Work required: Lines from the material below that hold the string "right" are what is needed; copy each of them.
#####
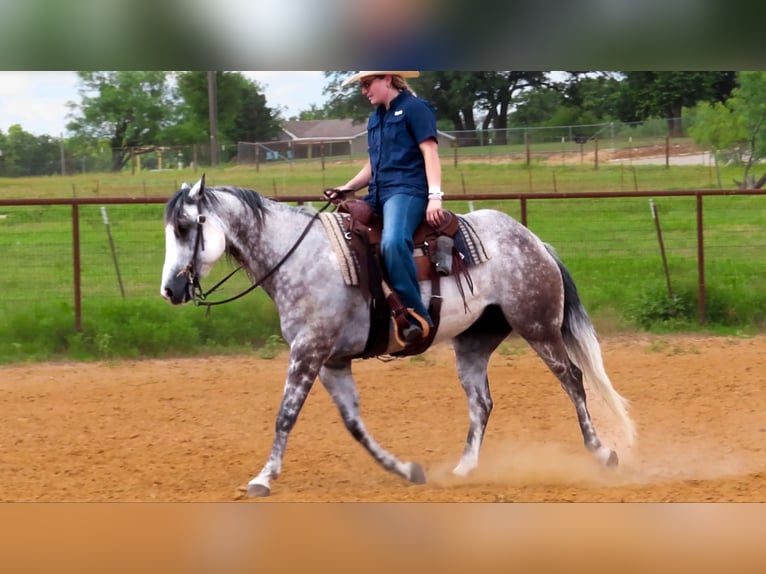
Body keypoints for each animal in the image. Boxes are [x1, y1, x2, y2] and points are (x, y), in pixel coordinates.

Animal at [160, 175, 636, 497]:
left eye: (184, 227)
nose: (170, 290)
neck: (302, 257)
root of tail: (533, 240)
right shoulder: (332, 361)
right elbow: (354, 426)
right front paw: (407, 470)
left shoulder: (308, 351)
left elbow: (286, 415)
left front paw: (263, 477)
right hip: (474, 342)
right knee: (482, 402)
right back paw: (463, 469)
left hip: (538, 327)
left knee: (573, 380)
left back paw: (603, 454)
#####
Your solution:
right shoulder: (332, 361)
right elbow: (354, 426)
right front paw: (407, 470)
right hip: (474, 342)
right knee: (482, 402)
right back paw: (463, 469)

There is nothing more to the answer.